I used 1.x for my push-monitoring stack at my last job. (For cases where "pull" is practical, I would always use Prometheus. Prometheus also has "push" now, by the way.) They went into 2.0 mode and kind of neglected 1.x, and I kind of forgot about it. At the time, I was most familiar with an internal monitoring system at Google, and I found I couldn't do queries that I expected to be able to do. I even mentioned it on HN and some influx folks told me that what I wanted to do was too weird to support. (It's not. I was collecting byte counters from fiber CPEs, and wanted to have bandwidth charts based on topology tags I stored with the data -- imagine a SQL table like (serial_number text not null, time timestamp not null, locality text not null, bytes_sent int64 not null, bytes_received int64 not null). The problem was that timestamps would not be aligned between records in the same locality group -- I sampled these occasionally throughout the day and not all at the same instant. And, they were counters, not deltas, so the query would have to do the delta across each serial number, and then aggregate across all devices in a locality. Very possible to do, I literally had that chart with the other monitoring system. But not possible with the influx v1 querying, as far as I could tell.)

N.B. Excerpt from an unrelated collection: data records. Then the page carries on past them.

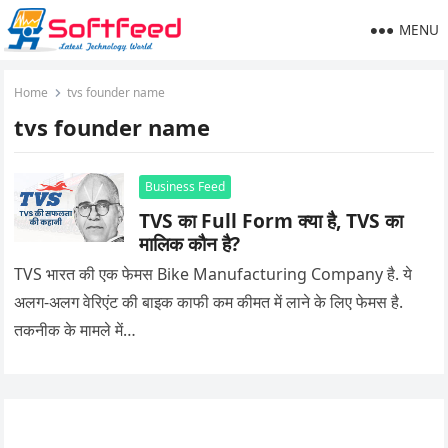
MENU
Home
tvs founder name
tvs founder name
Business Feed
TVS का Full Form क्या है, TVS का
मालिक कौन है?
TVS भारत की एक फेमस Bike Manufacturing Company है. ये
अलग-अलग वेरिएंट की बाइक काफी कम कीमत में लाने के लिए फेमस है.
तकनीक के मामले में…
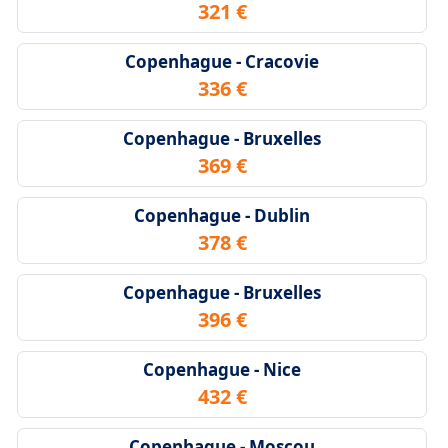
321 €
Copenhague - Cracovie
336 €
Copenhague - Bruxelles
369 €
Copenhague - Dublin
378 €
Copenhague - Bruxelles
396 €
Copenhague - Nice
432 €
Copenhague - Moscou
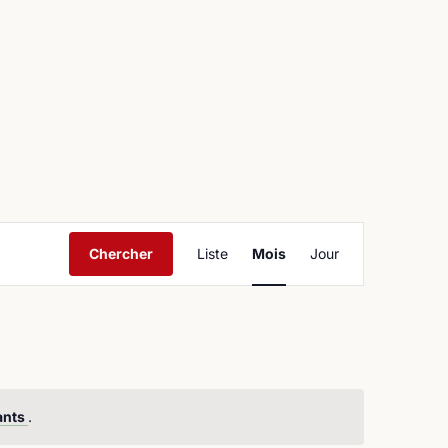
ntact
Navigation
Chercher
Liste
Mois
Jour
de
vues
Évènement
ants
.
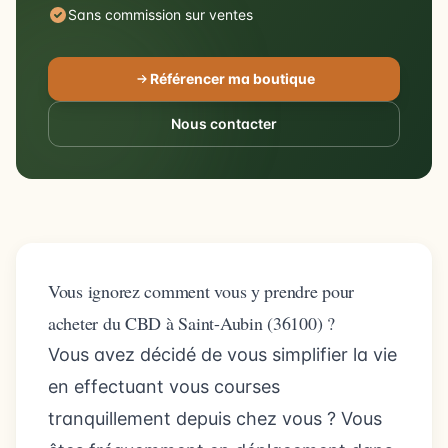
Sans commission sur ventes
Référencer ma boutique
Nous contacter
Vous ignorez comment vous y prendre pour
acheter du CBD à Saint-Aubin (36100) ?
Vous avez décidé de vous simplifier la vie
en effectuant vous courses
tranquillement depuis chez vous ? Vous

I set up 2.x for myself recently, and they have really done a lot of work. The OSS offering has most of the features that cloud/enterprise would. It was easy to set up -- they don't have any instructions for installing it in Kubernetes, and haven't updated their Helm charts for 2.x, but it was like 3 minutes to write a manifest (https://github.com/jrockway/jrock.us/tree/master/production/...) myself, which I prefer 99.9% of the time anyway. The new query language is incredibly verbose, but I see the steps that I remember having with Google's internal system, align, delta, aggregate... all possible. (I had to scratch my head a lot, though, to make it work. And I really am not able to reason about what operations it's doing, what's indexed or not indexed, why I ingest my data as rows but process it as columns, etc.) The performance is good, and it worked well for my use case of pushing data from my Intranet of Stuff. Generally I like it and I don't think they are being shady in any way. It's on my list of something to set up at work to collect various pieces of time series data outside of the Prometheus ecosystem (CI runtimes, etc.).

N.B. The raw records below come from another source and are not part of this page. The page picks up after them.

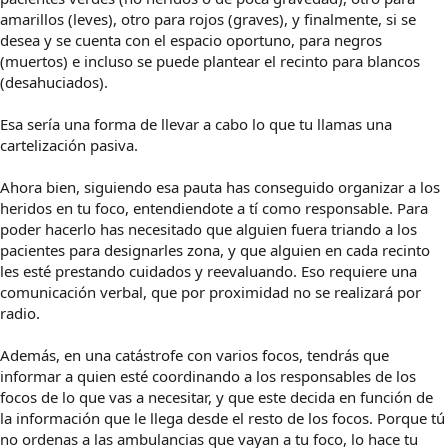
amarillos (leves), otro para rojos (graves), y finalmente, si se
desea y se cuenta con el espacio oportuno, para negros
(muertos) e incluso se puede plantear el recinto para blancos
(desahuciados).
Esa sería una forma de llevar a cabo lo que tu llamas una
cartelización pasiva.
Ahora bien, siguiendo esa pauta has conseguido organizar a los
heridos en tu foco, entendiendote a tí como responsable. Para
poder hacerlo has necesitado que alguien fuera triando a los
pacientes para designarles zona, y que alguien en cada recinto
les esté prestando cuidados y reevaluando. Eso requiere una
comunicación verbal, que por proximidad no se realizará por
radio.
Además, en una catástrofe con varios focos, tendrás que
informar a quien esté coordinando a los responsables de los
focos de lo que vas a necesitar, y que este decida en función de
la información que le llega desde el resto de los focos. Porque tú
no ordenas a las ambulancias que vayan a tu foco, lo hace tu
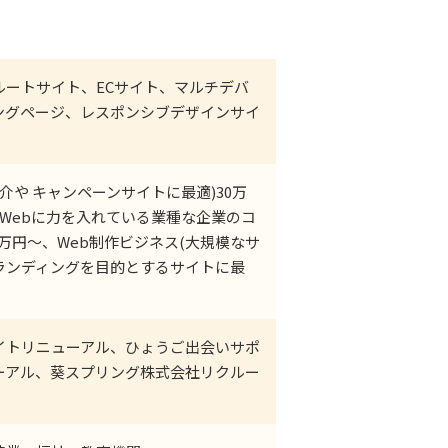
ルートサイト、ECサイト、マルチデバ
ングページ、レスポンシブデザインサイ
介や キャンペーンサイトに最適)30万
(Webに力を入れている業種な企業のコ
0万円～、Web制作ビジネス(大規模なサ
ランディングを目的とするサイトに最
イトリニューアル、ひょうご出会いサポ
ーアル、葵スプリング株式会社リクルー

The reason I picked InfluxDB over TimescaleDB for my personal stuff is because InfluxDB has an HTTP API with built-in authentication. I already a ton of HTTP services exposed to the Internet, and I understand them well. (Yup, I have SSO and rate limiting and all that stuff for my personal projects ;) I can give each of my devices an API key from their web interface, and I make an HTTP request to write data. Very simple. (They have a client library, but honestly my main target is a Beaglebone, and it doesn't have enough memory to compile their client library. I've never seen "go build" run out of memory, but their client makes that happen. I shouldn't develop on my IoT device, of course, but it's just easier because it has Emacs and gopls, and all the sensors connected to the right bus. Was easier to just manually make the API calls than to cross-compile on my workstation and push the release build to the actual device.) TimescaleDB doesn't have that, because it's just Postgres. So I'd basically have to expose port 5432 to the world, create Postgres users for every device, generate a password, store that somewhere, etc. Then to ingest data, I'd connect to the database, tune my connection pool, retry failed requests manually, etc. Using HTTP gets me all that for free; I can just configure retries in Envoy.

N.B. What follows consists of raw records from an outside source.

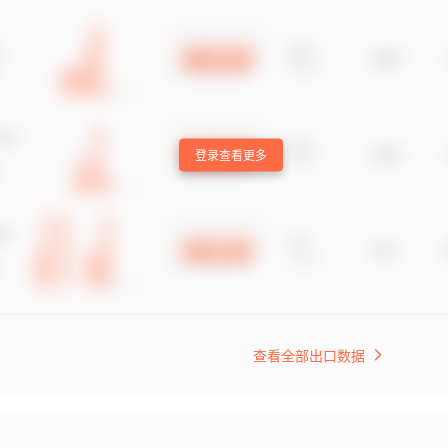
登录查看更多
查看全部出口数据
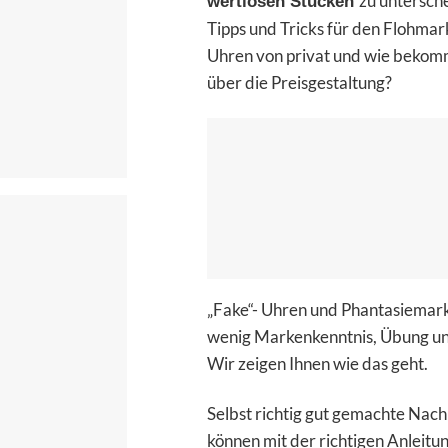
zu untersch
wertlosen Stücken
Tipps und Tricks für den Flohmar
Uhren von privat und wie bekom
über die Preisgestaltung?
„Fake“- Uhren
und Phantasiemarke
wenig Markenkenntnis, Übung un
Wir zeigen Ihnen wie das geht.
Selbst richtig gut gemachte Nach
können mit der richtigen Anleitun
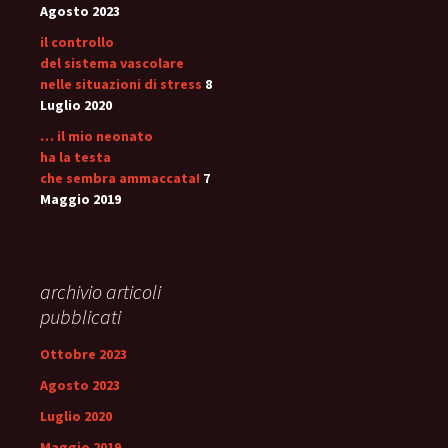
Agosto 2023
il controllo
del sistema vascolare
nelle situazioni di stress
8
Luglio 2020
… il mio neonato
ha la testa
che sembra ammaccata!
7
Maggio 2019
archivio articoli
pubblicati
Ottobre 2023
Agosto 2023
Luglio 2020
Maggio 2019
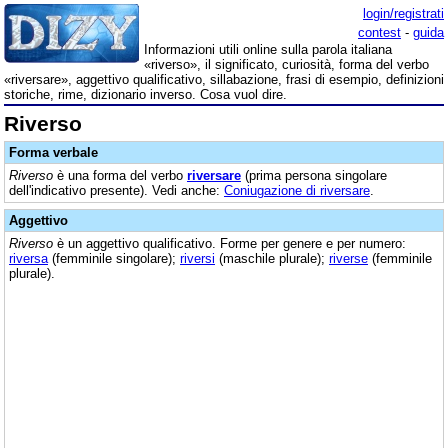
login/registrati
contest
-
guida
Informazioni utili online sulla parola italiana
«riverso», il significato, curiosità, forma del verbo
«riversare», aggettivo qualificativo, sillabazione, frasi di esempio, definizioni
storiche, rime, dizionario inverso. Cosa vuol dire.
Riverso
Forma verbale
Riverso
è una forma del verbo
riversare
(prima persona singolare
dell'indicativo presente). Vedi anche:
Coniugazione di riversare
.
Aggettivo
Riverso
è un aggettivo qualificativo. Forme per genere e per numero:
riversa
(femminile singolare);
riversi
(maschile plurale);
riverse
(femminile
plurale).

But... SQL queries are a lot easier to figure out than FluxQL queries, and I already have good tools for manipulating raw data in Postgres (DataGrip is my preferred method), so I think I will likely be revisiting TimescaleDB. Honestly, I'd pay for a managed offering right now if they had a button in Google Cloud Console that was "Create Instance and by the way this just gets added to your GCP bill for 10% more than a normal Cloud SQL instance".